_BRIEF_.
All of the data below is to be repeated exactly, except for the pictures.

_SUPPLIED MATERIAL_.
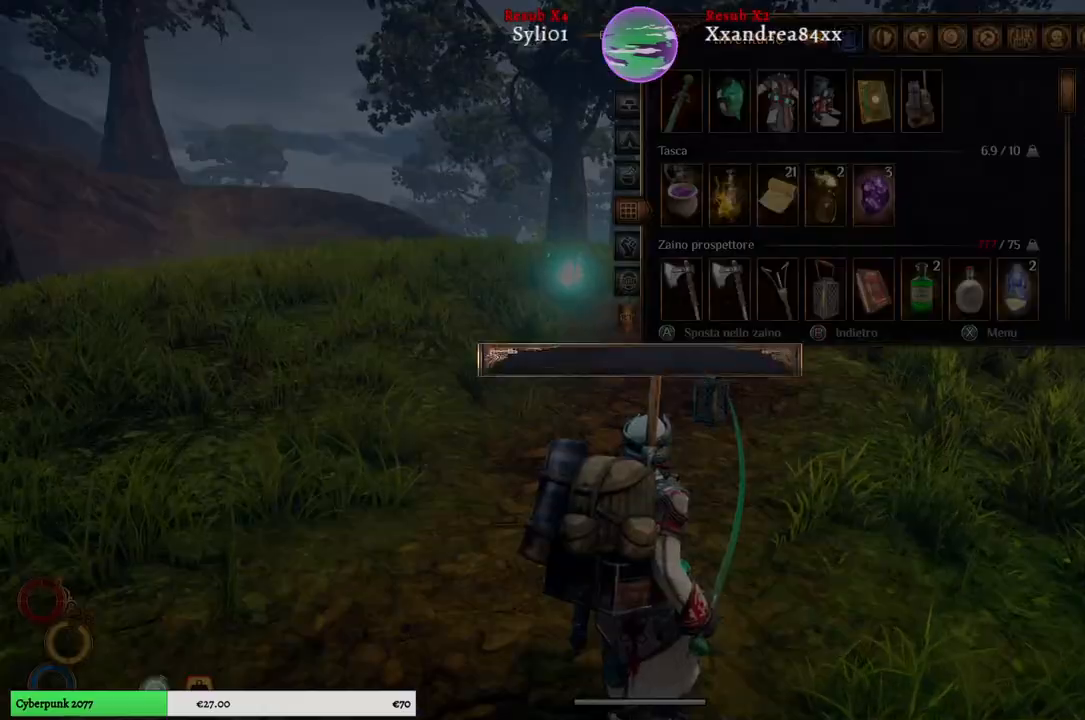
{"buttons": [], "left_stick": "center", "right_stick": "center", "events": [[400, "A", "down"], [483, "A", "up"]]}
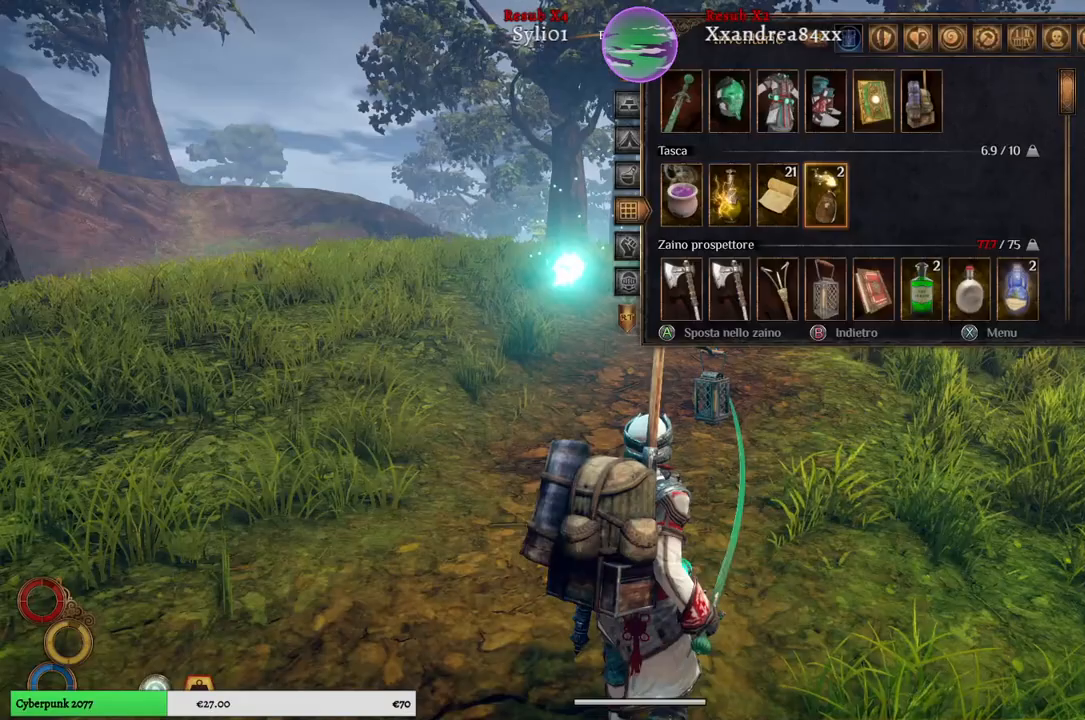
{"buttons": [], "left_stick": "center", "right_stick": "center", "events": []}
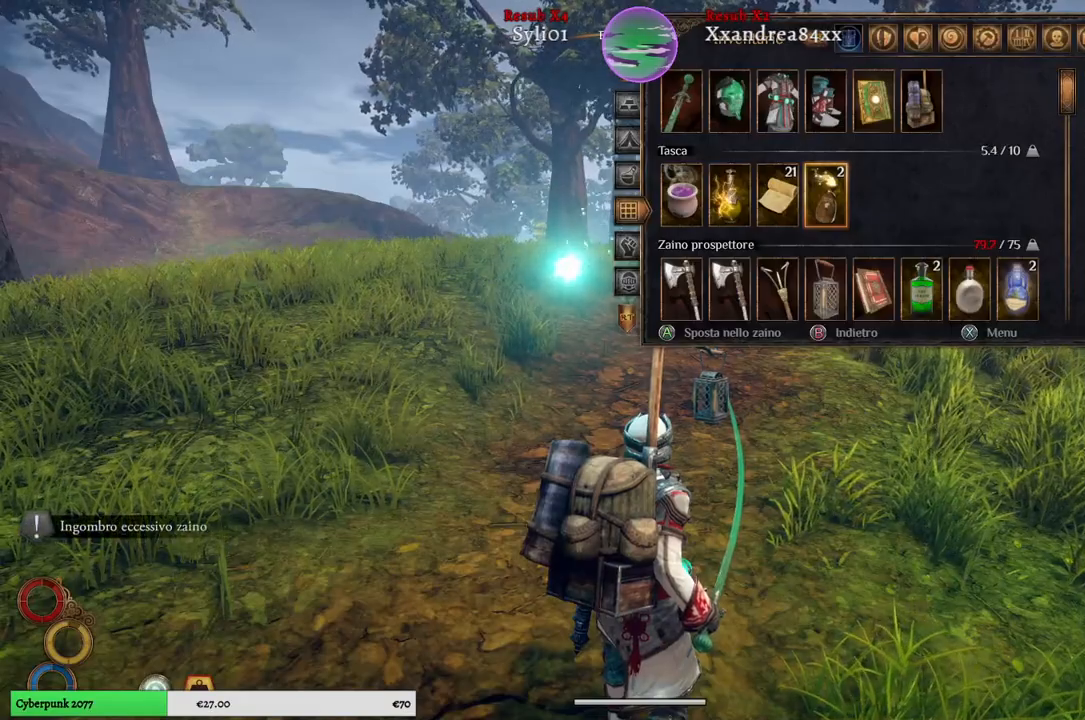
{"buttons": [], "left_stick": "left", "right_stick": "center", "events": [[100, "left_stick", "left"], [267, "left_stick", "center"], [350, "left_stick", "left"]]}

_TASK OUTPUT_.
{"buttons": [], "left_stick": "center", "right_stick": "center", "events": [[400, "A", "down"], [483, "A", "up"]]}
{"buttons": [], "left_stick": "center", "right_stick": "center", "events": []}
{"buttons": [], "left_stick": "left", "right_stick": "center", "events": [[100, "left_stick", "left"], [267, "left_stick", "center"], [350, "left_stick", "left"]]}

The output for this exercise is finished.